• **Assignment**
Take the lines below beginning at the line that has "left shoulder: (637, 512)" and stopping after the line that has "left back paw: (440, 693)", and print them exactly as they are, with no other lines.

• **Records for the exercise**

★ ★ ★ ★

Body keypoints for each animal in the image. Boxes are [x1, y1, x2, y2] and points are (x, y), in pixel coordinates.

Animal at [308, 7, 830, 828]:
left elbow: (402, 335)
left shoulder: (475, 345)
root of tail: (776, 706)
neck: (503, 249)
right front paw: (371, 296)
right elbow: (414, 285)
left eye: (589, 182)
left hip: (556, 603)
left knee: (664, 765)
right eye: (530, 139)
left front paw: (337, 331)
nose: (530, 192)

★ ★ ★ ★

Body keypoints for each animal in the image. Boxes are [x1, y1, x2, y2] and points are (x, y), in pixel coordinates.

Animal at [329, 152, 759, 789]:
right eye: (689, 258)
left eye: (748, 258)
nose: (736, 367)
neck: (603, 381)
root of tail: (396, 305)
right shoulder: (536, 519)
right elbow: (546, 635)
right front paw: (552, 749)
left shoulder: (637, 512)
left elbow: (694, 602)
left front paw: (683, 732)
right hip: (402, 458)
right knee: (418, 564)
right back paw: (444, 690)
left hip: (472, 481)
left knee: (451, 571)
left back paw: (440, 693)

★ ★ ★ ★

• **Output for this task**
left shoulder: (637, 512)
left elbow: (694, 602)
left front paw: (683, 732)
right hip: (402, 458)
right knee: (418, 564)
right back paw: (444, 690)
left hip: (472, 481)
left knee: (451, 571)
left back paw: (440, 693)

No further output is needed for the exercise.